The JV will see an investment of USD 10 million to begin with, and once the manufacturing facility comes into being it is expected to be scaled up to USD 50 million


Faridabad-based electric vehicle maker, a part of the Anglian Omega Group, Omega Seiki Mobility (OSM) has signed a joint venture pact with the Egyptian e-commerce last-mile delivery firm Rabbit Express to tap the African market.

Under the JV, in which OSM will hold up to 26% stake and Rabbit Express the remaining stake, the latter will initially export its two and three-wheelers to the African market and later the two partners will set up a manufacturing facility in capital city Cairo, OSM founder and Chairman Uday Narang said. Besides, OSM will also lend technological support to its Egyptian partner, he said.

The JV will see an investment of USD 10 million to begin with, and once the manufacturing facility comes into being it is expected to be scaled up to USD 50 million, Hani Mohammed Moshref, Chief Executive Officer, Rabbit Express said.

Rabbit Express, which is 40% owned by Ibnsina Pharmacy, has a fleet of 5,000 vehicles serving several e-commerce clients in Egypt. A USD 2-billion market cap company, Ibnsina serves more than 35,000 customers with more than 375,000 orders per month through its warehouses, distribution and logistics fleets.

It’s a full service company owning warehouses, cold chains, and packaging.

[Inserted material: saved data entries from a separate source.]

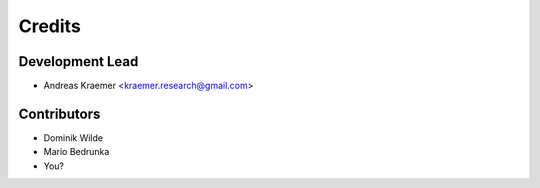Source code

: =======
Credits
=======

Development Lead
----------------

* Andreas Kraemer <kraemer.research@gmail.com>

Contributors
------------

* Dominik Wilde
* Mario Bedrunka
* You?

Logistics, financing and last mile.

“Under the alliance with Rabbit, we will initially be sending our electric vehicles from India to them. And then in the second phase, we will be setting up with them a first-of-its-kind factory for electric vehicles, using our EV technology for different products,” Narang said.

He said that OSM is working in different areas with Rabbit, who are a significant player in the last mile space in the second largest automotive market in Africa.

OSM has done a lot of work in the domestic EV space over the last several years including the backward integration with power trains, motors and batteries and working with such a significant player in Egypt is a step forward for the company, he said.

The company is looking at a volume of at least 20,000 vehicles annually through the tie-up, Moshref said.

“We can, at least, hit 20 per cent of this market (100,000 units per annum) or maybe more, within the next 2-3 years. But we have to start first and show people there and educate them about the concept of electric vehicles. According to our calculations and study, the running cost of these electric vehicles will be very low, maybe 10- 20 per cent. And that means a lot when it comes to profitability (of the operator),” he said.